Here's a short piece I wrote on the rise of Fernet Branca in NYC for Tasting Table, including a couple new recipes from Damon Boelte of Prime Meats, who is likely the King of Fernet in these environs:
Branca Busters
So many cocktail trends amount to what sounds like a dare, leading enthusiasts toward bolder and more challenging flavors. You like tequila? Then you should try mezcal. Bourbon's great, but have a sip of this right-off-the-still white dog.
In New York these days, the latest dare seems to be Fernet Branca. This 150-year-old, famously bitter Italian amaro--and purported hangover cure--has been showing up in cocktails in bars and restaurants all over the city.

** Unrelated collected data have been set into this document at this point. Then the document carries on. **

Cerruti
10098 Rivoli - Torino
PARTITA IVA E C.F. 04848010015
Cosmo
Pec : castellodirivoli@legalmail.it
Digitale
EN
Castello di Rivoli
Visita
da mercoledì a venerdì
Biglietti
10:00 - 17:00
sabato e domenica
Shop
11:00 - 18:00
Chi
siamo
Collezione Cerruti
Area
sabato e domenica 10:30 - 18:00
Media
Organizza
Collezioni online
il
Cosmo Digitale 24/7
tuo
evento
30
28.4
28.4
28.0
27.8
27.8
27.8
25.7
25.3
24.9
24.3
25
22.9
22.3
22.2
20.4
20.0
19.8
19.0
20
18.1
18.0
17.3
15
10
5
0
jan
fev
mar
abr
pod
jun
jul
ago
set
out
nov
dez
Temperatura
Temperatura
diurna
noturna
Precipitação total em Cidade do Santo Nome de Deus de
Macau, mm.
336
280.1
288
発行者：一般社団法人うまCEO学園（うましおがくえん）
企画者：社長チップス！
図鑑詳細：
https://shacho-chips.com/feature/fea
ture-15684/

Fernet Branca has traditionally (and mysteriously) been the fetish of the San Francisco set. But sales jumped 50 percent in New York during 2009, and there's been a similar bump in Boston.

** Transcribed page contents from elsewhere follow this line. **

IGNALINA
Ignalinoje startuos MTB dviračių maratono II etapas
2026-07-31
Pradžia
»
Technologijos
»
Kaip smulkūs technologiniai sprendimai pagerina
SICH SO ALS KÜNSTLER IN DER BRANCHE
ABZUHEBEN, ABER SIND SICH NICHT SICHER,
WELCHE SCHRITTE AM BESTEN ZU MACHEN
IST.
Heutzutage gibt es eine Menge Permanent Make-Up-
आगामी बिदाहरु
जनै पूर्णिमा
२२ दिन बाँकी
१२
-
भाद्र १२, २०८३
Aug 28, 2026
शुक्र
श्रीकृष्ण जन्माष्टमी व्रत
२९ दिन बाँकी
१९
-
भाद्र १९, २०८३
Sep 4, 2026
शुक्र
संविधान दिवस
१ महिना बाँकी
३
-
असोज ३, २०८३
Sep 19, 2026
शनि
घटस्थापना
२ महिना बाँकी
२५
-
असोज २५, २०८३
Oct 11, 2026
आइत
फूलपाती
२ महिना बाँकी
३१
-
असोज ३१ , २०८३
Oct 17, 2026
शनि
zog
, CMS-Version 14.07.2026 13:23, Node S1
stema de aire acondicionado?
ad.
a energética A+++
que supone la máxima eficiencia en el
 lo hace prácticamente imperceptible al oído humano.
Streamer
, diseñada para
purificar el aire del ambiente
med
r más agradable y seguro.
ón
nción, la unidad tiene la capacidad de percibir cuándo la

Lucillia Crowe, vice-president of marketing for Infinium Spirits, which handles Fernet in the United States, gives credit to evangelizing bartenders. "Mixologists are traveling around and getting all over the place," she says. "It's a kind of bartender's handshake: 'Do you know it?'"
Chief among these preachers is Damon Boelte, the bar manager at Brooklyn's Prime Meats. He has the aggressively herbaceous elixir play the role of both eye-opener--in the Fernet-laced Italian Fizz on the breakfast menu--and nightcap, in the make-a-man-of-you Waterfront cocktail, which not only contains Fernet but also its more feminine sister, Branca Menta.
In terms of volume, San Francisco still holds the Fernet crown. But New York, says Crowe, "is gaining.
Mostly Mintless Julep
1.5 oz Buffalo Trace Bourbon
.75 oz Benedictine
.25 Branca Menta
.25 raspberry syrup
Serve on crushed ice on a silver julep cup. Garnish with raspberries and mint.
Daiqui-menta-ri
2 oz Chairman's Reserve rum (St. Lucia)
1 oz lime juice
.75 oz simple syrup
.25 oz Branca Menta
Shake all ingredients except for Branca Menta. Rinse a cocktail glass with Branca Menta and strain ingredients into the glass. Garnish with a single mint leaf.